How many lines in the records below contain "boken"? Reply with the number alone.

START SOURCE RECORDS

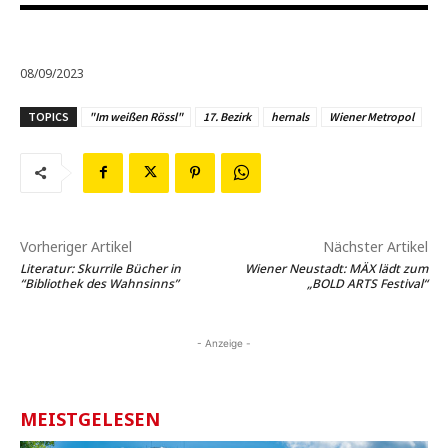
08/09/2023
TOPICS
"Im weißen Rössl"
17. Bezirk
hernals
Wiener Metropol
Vorheriger Artikel
Nächster Artikel
Literatur: Skurrile Bücher in
Wiener Neustadt: MÄX lädt zum
“Bibliothek des Wahnsinns”
„BOLD ARTS Festival“
- Anzeige -
MEISTGELESEN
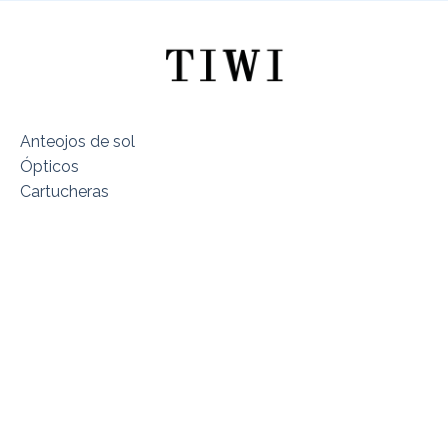
Anteojos de sol
Ópticos
Cartucheras
Sobre TIWI Chile
Encuentra tu Modelo
Dónde estamos
Términos y Condiciones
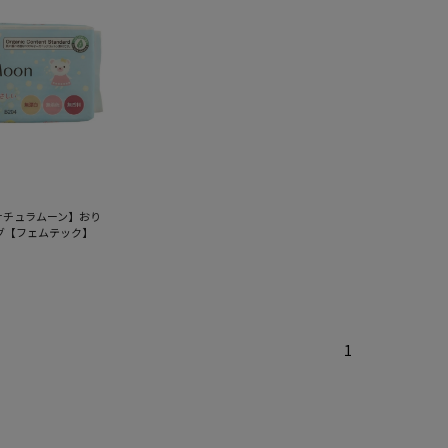
｜ナチュラムーン】おり
グ【フェムテック】
1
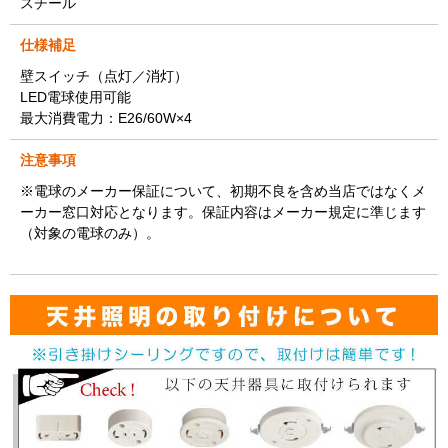
スチール
仕様補足
壁スイッチ（点灯／消灯）
LED電球使用可能
最大消費電力：E26/60W×4
注意事項
※電球のメーカー保証について、初期不良を含め当店ではなくメ
ーカー窓口対応となります。保証内容はメーカー規定に準じます
（対象の電球のみ）。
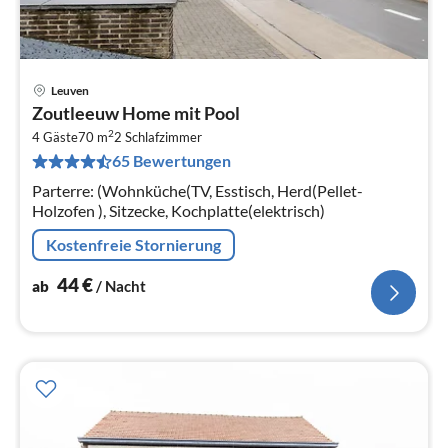
Leuven
Pre
Zoutleeuw Home mit Pool
ab
2
4
4 Gäste
70 m
2
Schlafzimmer
65 Bewertungen
pr
Na
Parterre: (Wohnküche(TV, Esstisch, Herd(Pellet-
Holzofen ), Sitzecke, Kochplatte(elektrisch)
Kostenfreie Stornierung
44
€
ab
/ Nacht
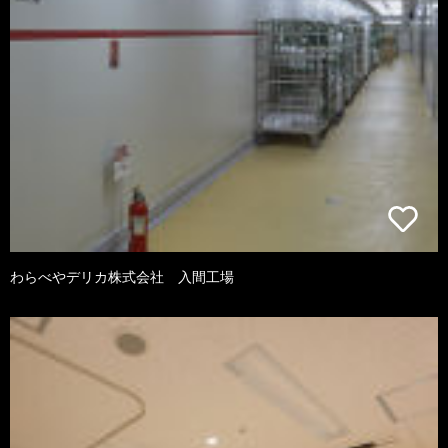
わらべやデリカ株式会社 入間工場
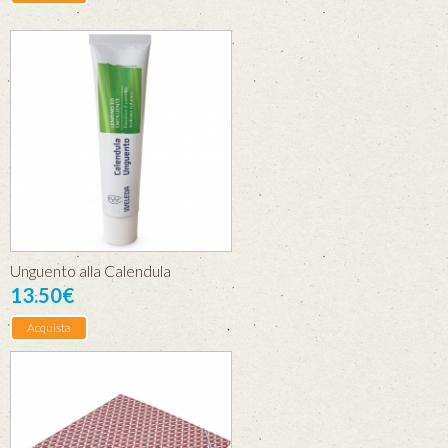
Unguento alla Calendula
13.50€
Acquista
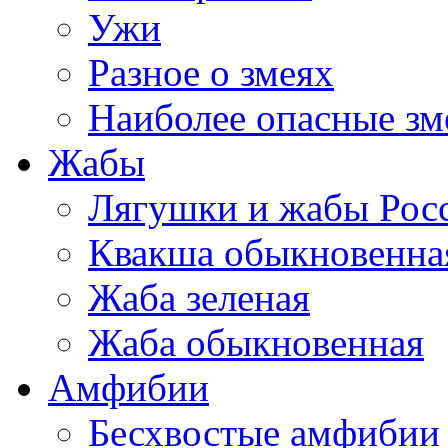
Ужи
Разное о змеях
Наиболее опасные зм
Жабы
Лягушки и жабы Рос
Квакша обыкновенна
Жаба зеленая
Жаба обыкновенная
Амфибии
Бесхвостые амфибии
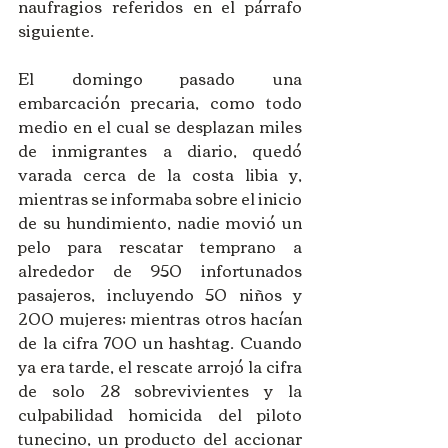
naufragios referidos en el párrafo 
siguiente. 
El domingo pasado una 
embarcación precaria, como todo 
medio en el cual se desplazan miles 
de inmigrantes a diario, quedó 
varada cerca de la costa libia y, 
mientras se informaba sobre el inicio 
de su hundimiento, nadie movió un 
pelo para rescatar temprano a 
alrededor de 950 infortunados 
pasajeros, incluyendo 50 niños y 
200 mujeres; mientras otros hacían 
de la cifra 700 un hashtag. Cuando 
ya era tarde, el rescate arrojó la cifra 
de solo 28 sobrevivientes y la 
culpabilidad homicida del piloto 
tunecino, un producto del accionar 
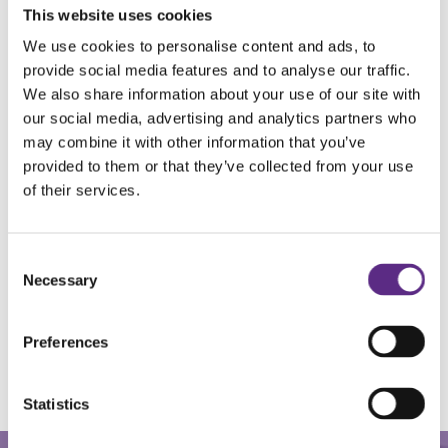
klassekamerater, sier generalsekretær Henrik Peersen i Norsk
This website uses cookies
Epilepsiforbund.
We use cookies to personalise content and ads, to
I filmen leser Prinsessen boken "Rudy og lynmonsteret" som er
provide social media features and to analyse our traffic.
skrevet av den prisbelønte forfatteren Endre Lund Eriksen. Endre
We also share information about your use of our site with
Skandfer står for illustrasjonene i boken som er utgitt på Juritzen
our social media, advertising and analytics partners who
forlag.
may combine it with other information that you’ve
Historien Prinsessen leser for barna handler om Rudy, en
provided to them or that they’ve collected from your use
fryktløs og vilter gutt som en dag får epilepsianfall. Rudy blir
of their services.
først redd og kjeder seg når han ikke lengre kan klatre høyest i
trærne. Men Rudy er ikke en gutt som lar seg temme og vi
følger ham i veien til å gjenvinne hverdagsgleden.
Consent
Necessary
Les flere nyheter
Selection
Preferences
Statistics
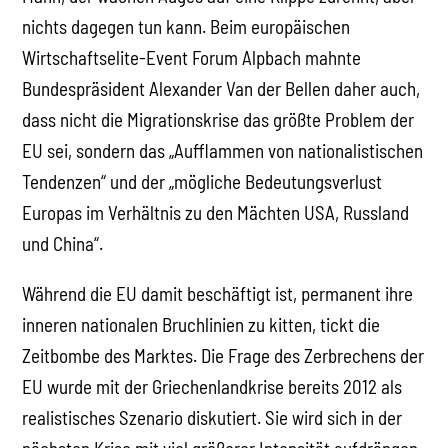
nichts dagegen tun kann. Beim europäischen
Wirtschaftselite-Event Forum Alpbach mahnte
Bundespräsident Alexander Van der Bellen daher auch,
dass nicht die Migrationskrise das größte Problem der
EU sei, sondern das „Aufflammen von nationalistischen
Tendenzen“ und der „mögliche Bedeutungsverlust
Europas im Verhältnis zu den Mächten USA, Russland
und China“.
Während die EU damit beschäftigt ist, permanent ihre
inneren nationalen Bruchlinien zu kitten, tickt die
Zeitbombe des Marktes. Die Frage des Zerbrechens der
EU wurde mit der Griechenlandkrise bereits 2012 als
realistisches Szenario diskutiert. Sie wird sich in der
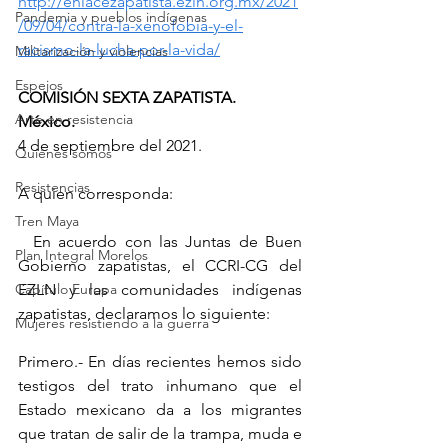
http://enlacezapatista.ezln.org.mx/2021
Pandemia y pueblos indígenas
/09/04/contra-la-xenofobia-y-el-
racismo-la-lucha-por-la-vida/
Militarización y violencias
Espejos
COMISIÓN SEXTA ZAPATISTA.
Arte en resistencia
México.
4 de septiembre del 2021.
Quiénes somos
Resistencias
A quien corresponda:
Tren Maya
  En acuerdo con las Juntas de Buen 
Plan Integral Morelos
Gobierno zapatistas, el CCRI-CG del 
Capítulo Europa
EZLN y las comunidades indígenas 
zapatistas, declaramos lo siguiente:
Mujeres resistiendo a la guerra
Primero.- En días recientes hemos sido 
testigos del trato inhumano que el 
Estado mexicano da a los migrantes 
que tratan de salir de la trampa, muda e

END SOURCE RECORDS

YOUR RESPONSE: 2